Box 1. An offer to taxonomists.

Keeping track of the status of over 25,000 species in over 500 families is not something that the FishBase Team can do alone. Thus, we would like taxonomists to volunteer to become Taxonomic Coordinators in FishBase for their families of expertise, similar to the approach used in large checklists, such as CLOFFA (Daget et al. 1984), CLOFETA (Quéro et al. 1990) or Smiths’ sea fishes (Smith and Heemstra 1986). We realize that taxonomists are already overburdened with numerous tasks and may not be keen to take on yet another responsibility. We have therefore thought hard about what we can offer to make such collaboration more attractive. We will provide, to each Taxonomic Coordinator:

  • clear and visible credit;
  • 3 copies of FishBase 2000;
  • printouts (text files) in any required format, from checklist to field guide (database publishing);

  • FishBase data, structure, and interface for more specialized CD-ROMs on certain groups, countries, or ecosystems; and

  • contacts for collection trips in many countries (FishBase currently has collaborators in 95 countries and registered users in 157 countries).

We will also attach the coordinator’s name to every record provided, modified or checked.

Please contact us if you are interested in becoming a Taxonomic Coordinator.
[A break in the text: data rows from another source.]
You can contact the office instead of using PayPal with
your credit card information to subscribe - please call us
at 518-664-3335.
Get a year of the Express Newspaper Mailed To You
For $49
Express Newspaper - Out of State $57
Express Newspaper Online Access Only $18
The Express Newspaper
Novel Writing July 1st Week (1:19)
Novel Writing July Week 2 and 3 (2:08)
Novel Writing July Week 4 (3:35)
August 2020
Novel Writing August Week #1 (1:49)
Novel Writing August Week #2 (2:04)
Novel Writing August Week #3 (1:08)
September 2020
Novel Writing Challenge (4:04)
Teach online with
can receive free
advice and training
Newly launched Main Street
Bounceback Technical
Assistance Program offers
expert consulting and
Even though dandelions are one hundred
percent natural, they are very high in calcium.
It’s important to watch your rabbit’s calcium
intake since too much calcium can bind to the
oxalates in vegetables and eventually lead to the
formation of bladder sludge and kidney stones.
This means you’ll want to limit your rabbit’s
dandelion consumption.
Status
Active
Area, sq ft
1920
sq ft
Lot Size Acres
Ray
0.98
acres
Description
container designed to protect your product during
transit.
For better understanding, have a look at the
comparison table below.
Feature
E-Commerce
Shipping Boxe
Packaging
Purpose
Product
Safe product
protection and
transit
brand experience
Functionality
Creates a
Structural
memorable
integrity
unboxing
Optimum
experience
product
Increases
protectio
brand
We will send you a printout with all the taxonomic information completed so far for the species of your family. We will expect you to edit that printout and to provide us with relevant reprints that we may have missed. A FishBase Team member will be assigned as your contact and will make the changes to the database. We will provide you with a password that allows you to edit FishBase directly through the Internet. Please let us know what you think about this offer.


Daget, J., J.-P. Gosse and D.F.E. Thys van den Audenaerde. 1984. Check-list of the freshwater fishes of Africa (CLOFFA). Office de la Recherche Scientifique et Technique Outre-Mer, Paris and Musée Royal de l’Afrique Centrale, Tervuren, Belgium. Vol. 1, 410 p.
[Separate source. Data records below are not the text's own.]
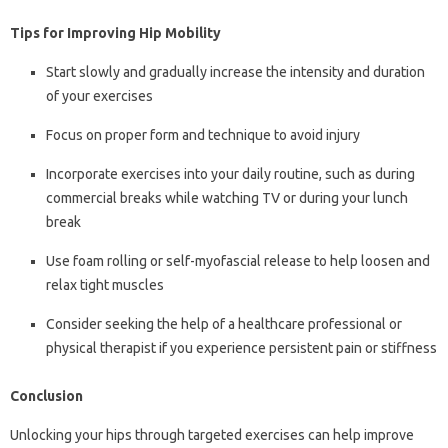
Tips for Improving Hip Mobility
Start slowly and gradually increase the intensity and duration
of your exercises
Focus on proper form and technique to avoid injury
Incorporate exercises into your daily routine, such as during
commercial breaks while watching TV or during your lunch
break
Use foam rolling or self-myofascial release to help loosen and
relax tight muscles
Consider seeking the help of a healthcare professional or
physical therapist if you experience persistent pain or stiffness
Conclusion
Unlocking your hips through targeted exercises can help improve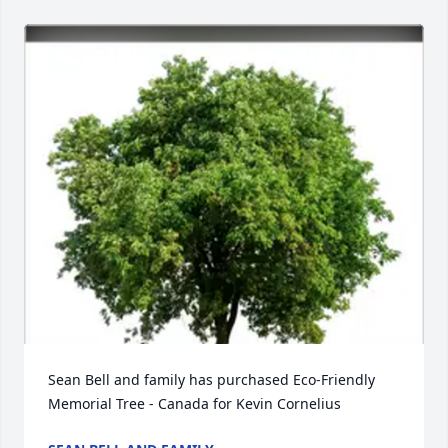
Sean Bell and family has purchased Eco-Friendly 
Memorial Tree - Canada for Kevin Cornelius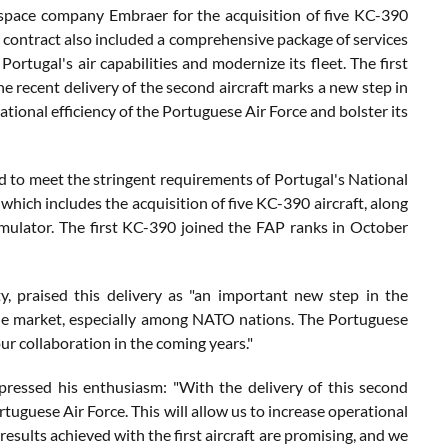
ospace company Embraer for the acquisition of five KC-390
is contract also included a comprehensive package of services
Portugal's air capabilities and modernize its fleet. The first
 recent delivery of the second aircraft marks a new step in
tional efficiency of the Portuguese Air Force and bolster its
to meet the stringent requirements of Portugal's National
which includes the acquisition of five KC-390 aircraft, along
imulator. The first KC-390 joined the FAP ranks in October
 praised this delivery as "an important new step in the
n the market, especially among NATO nations. The Portuguese
our collaboration in the coming years."
pressed his enthusiasm: "With the delivery of this second
ortuguese Air Force. This will allow us to increase operational
sults achieved with the first aircraft are promising, and we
Quéro, J.C., J.-C. Hureau, C. Karrer, A. Post and L. Saldanha, Editors. 1990. Check-list of the fishes of the eastern tropical Atlantic (CLOFETA). Junta Nacional de Investigaçao Cientifica e Tecnológica, Lisbon, Portugal.

Smith, M.M. and P.C. Heemstra, Editors. 1986. Smiths’ sea fishes. Springer Verlag, Berlin. 1047 p.

Rainer Froese

FishBase on the Web received over 750,000 hits in November 2000

We believe that colleagues who opt to collaborate with us, i.e., opt to see some of their work incorporated into FishBase, benefit because:

  • their published work will reach more people;

  • their work will become integrated into a larger whole, and thus becomes easier to assimilate, while remaining theirs in terms of scientific credit;

  • the integration in FishBase involves checking of at least the scientific names and generally leads to the identification of errors which, while easily corrected, may not have been noticed otherwise; and

  • also, once a publication is linked to a FishBase species, it is automatically updated if the scientific name changes. For example, the many publications written on Salmo gairdneri are now easily found under Oncorhynchus mykiss.

  • The description of various tables in this volume suggests how we plan to improve these tables and their coverage, and hence FishBase. Please contact us if you wish to become one of our collaborators.


Eschmeyer, W.N., Editor. 1998. Catalog of fishes. Special Publication, California Academy of Sciences, San Francisco. 3 vols. 2905 p.

Houde, E.D. and C.E. Zastrow. 1993. Ecosystem- and taxon-specific dynamic and energetics properties of fish larvae assemblages. Bull. Mar. Sci. 53(2):290-335.

Welcomme, R., Compiler. 1988. International introductions of inland aquatic species. FAO Fish. Tech. Pap. No. 294, 318 p.